──────── Text segment ────────
Rohan De Soysa

A walk into the living room of Harry Pieris’ home in Barnes Place, Colombo, which he bequeathed along with his art collection, furniture and library, to the Sapumal Foundation, transports one to a bygone era of wondrous living. All the walls of the home are adorned by artworks, over three-hundred of them, mainly of the ’43 Group. These give an insight into the minds and musings of the great art masters themselves. The spatial arrangements, furnishings and ambiance of the home epitomize a simple but unique style of living of which the spirit of the space is best understood by an understanding of Harry Pieris himself. 

Harry Pieris was born on the tenth of August 1904, the eighth of ten children. His formal art studies starting at Royal College, Colombo continued at Mudaliyar A C G S Amarasekara’s Atelier School of Art, the Royal College of Art in London and finally in Paris under the tutelage of Robert Falk. He thereafter worked at the Tagore Abode of Peace in Shanthiniketan for about two and a half years before returning to Ceylon at the age of 34. He looked after his family’s properties, developing an abiding interest in agriculture and gardening, as can be seen from the Sapumal Foundation Garden. He was a person of simple elegance with an eye for beauty. His understanding of art was further enhanced by visits to the USA in 1953 and to China in 1957.

Ivan Peries and Richard Gabriel, founder members of the ‘43 Group, were his pupils. Harry Pieris was made the Honorary Secretary of the `43 Group when it was formed and remained so throughout. Prior to the formation of the collective, the artists used to meet at Lionel Wendt’s house, ‘Alborada’ in which he had buried a scroll which read “All honest endeavour in the service of beauty can flourish and win its reward of inward content and the peace that is only in ceaseless effort”. This was one of the guiding principles of the ’43 Group. When Lionel Wendt, who was its inspiration, nucleus and guiding force sadly passed away one year or so after the `43 Group was formed, it was Harry Pieris who took on that role.
──────── Data extracts ────────
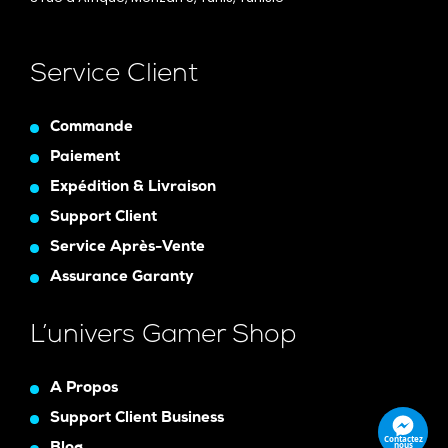
Service Client
Commande
Paiement
Expédition & Livraison
Support Client
Service Après-Vente
Assurance Garanty
L’univers Gamer Shop
A Propos
Support Client Business
Contactez
nous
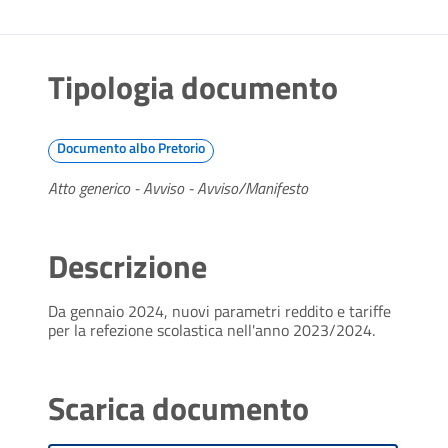
Tipologia documento
Documento albo Pretorio
Atto generico - Avviso - Avviso/Manifesto
Descrizione
Da gennaio 2024, nuovi parametri reddito e tariffe 
per la refezione scolastica nell'anno 2023/2024.
Scarica documento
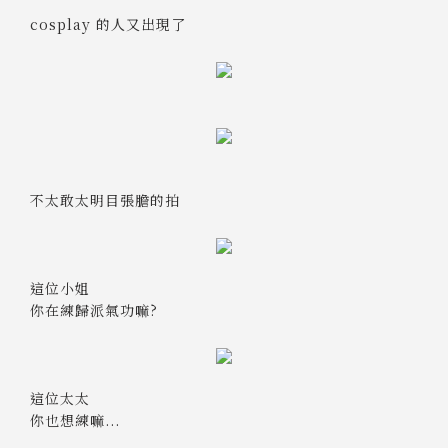
cosplay 的人又出現了
不太敢太明目張膽的拍
這位小姐
你在練歸派氣功嘛?
這位太太
你也想練嘛...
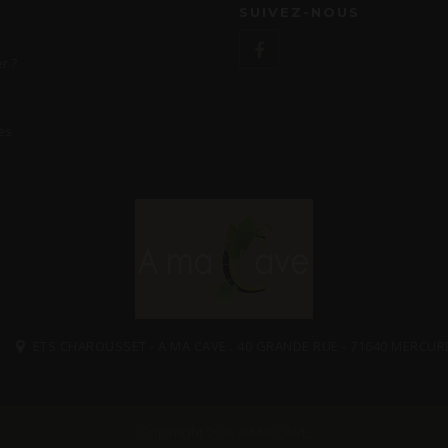
SUIVEZ-NOUS
r ?
es
ETS CHAROUSSET - A MA CAVE . 40 GRANDE RUE - 71640 MERCUR
Copyright 2016 A MA CAVE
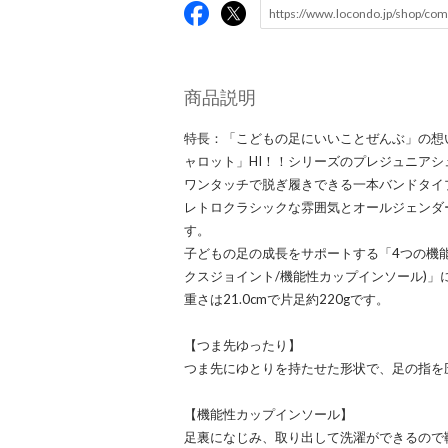
商品説明
特長：「こどもの足にいいことぜんぶ」の想
ャロット」HI！！シリーズのプレジュニアシ
ワンタッチで脱ぎ履きできる一本バンドタイ
レトロクラシックな雰囲気とオールジェンダ
す。
子どもの足の成長をサポートする「4つの機能
クスジョイント/機能性カップインソール)」
重さは21.0cmで片足約220gです。
【つま先ゆったり】
つま先にゆとりを持たせた形状で、足の指を
【機能性カップインソール】
足裏になじみ、取り出して洗濯ができるので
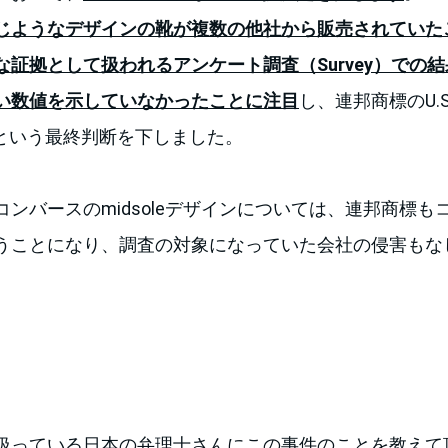
じようなデザインの靴が複数の他社から販売されていた
な証拠として扱われるアンケート調査（Survey）での
い数値を示していなかったことに注目
し、連邦商標のU.S. Re
効だという最終判断を下しました。
ンバースのmidsoleデザインについては、連邦商標も
うことになり、調査の対象になっていた会社の侵害もな
扱っている日本の弁理士さんにこの事件のことを教えて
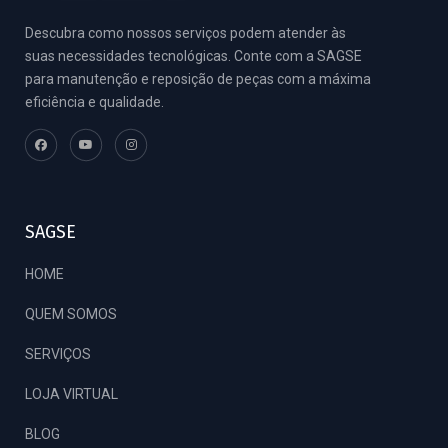
Descubra como nossos serviços podem atender às
suas necessidades tecnológicas. Conte com a SAGSE
para manutenção e reposição de peças com a máxima
eficiência e qualidade.
SAGSE
HOME
QUEM SOMOS
SERVIÇOS
LOJA VIRTUAL
BLOG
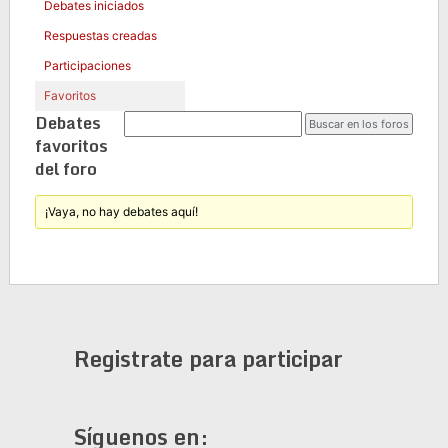
Debates iniciados
Respuestas creadas
Participaciones
Favoritos
Debates
favoritos
del foro
¡Vaya, no hay debates aquí!
Registrate para participar
Síguenos en:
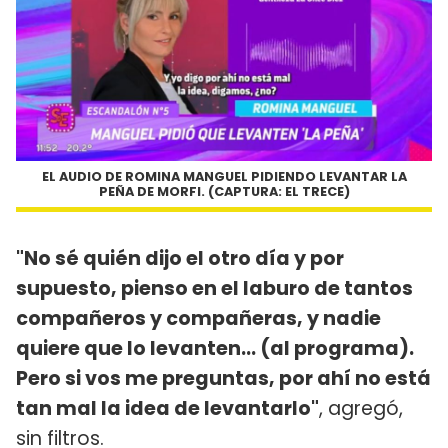
EL AUDIO DE ROMINA MANGUEL PIDIENDO LEVANTAR LA
PEÑA DE MORFI. (CAPTURA: EL TRECE)
"No sé quién dijo el otro día y por
supuesto, pienso en el laburo de tantos
compañeros y compañeras, y nadie
quiere que lo levanten... (al programa).
Pero si vos me preguntas, por ahí no está
tan mal la idea de levantarlo"
, agregó,
sin filtros.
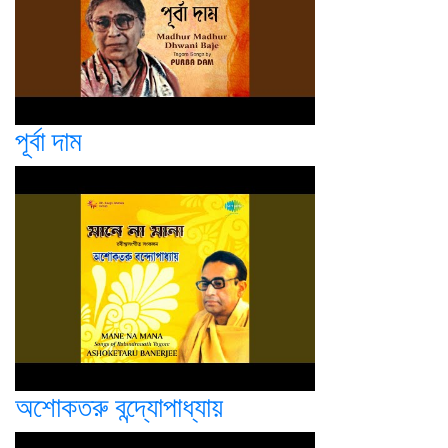
পূর্বা দাম
অশোকতরু বন্দ্যোপাধ্যায়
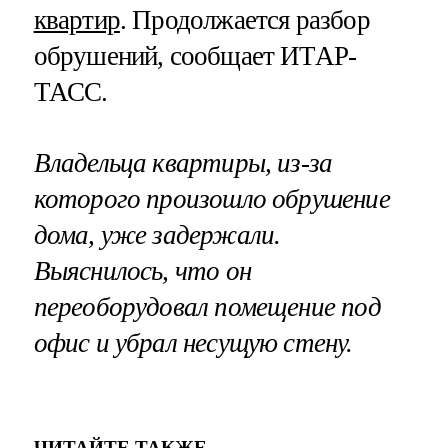
квартир
. Продолжается разбор
обрушений, сообщает ИТАР-
ТАСС.
Владельца квартиры, из-за
которого произошло обрушение
дома, уже задержали.
Выяснилось, что он
переоборудовал помещение под
офис и убрал несущую стену.
ЧИТАЙТЕ ТАКЖЕ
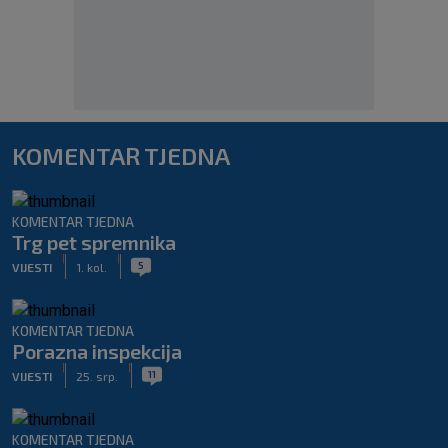
KOMENTAR TJEDNA
KOMENTAR TJEDNA
Trg pet spremnika
|
|
5
VIJESTI
1. kol.
KOMENTAR TJEDNA
Porazna inspekcija
|
|
11
VIJESTI
25. srp.
KOMENTAR TJEDNA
────────
:: Set of tasks ::
a – Please write out the text on Harry Pieris from "A walk into" to "Harry Pieris himself.".
b – Answer these questions from the text on Harry Pieris:
(i) In what year did Harry Pieris visit China?
(ii) Where did the artists meet before the collective was formed?
(iii) Which of ten children was Harry Pieris?
c – For each statement, say whether it agrees with the text on Harry Pieris, and quote the words that decide it:
(i) Harry Pieris returned to Ceylon at the age of 34.
(ii) Harry Pieris was Honorary Secretary of the '43 Group only during its first year.
(iii) Fewer than one hundred artworks hang on the walls of the home.

:: Answers to the exercises ::
a –
A walk into the living room of Harry Pieris’ home in Barnes Place, Colombo, which he bequeathed along with his art collection, furniture and library, to the Sapumal Foundation, transports one to a bygone era of wondrous living. All the walls of the home are adorned by artworks, over three-hundred of them, mainly of the ’43 Group. These give an insight into the minds and musings of the great art masters themselves. The spatial arrangements, furnishings and ambiance of the home epitomize a simple but unique style of living of which the spirit of the space is best understood by an understanding of Harry Pieris himself.

b –
(i) 1957
(ii) At Lionel Wendt's house, 'Alborada'
(iii) The eighth

c –
(i) Yes: "before returning to Ceylon at the age of 34"
(ii) No: "remained so throughout"
(iii) No: "over three-hundred of them"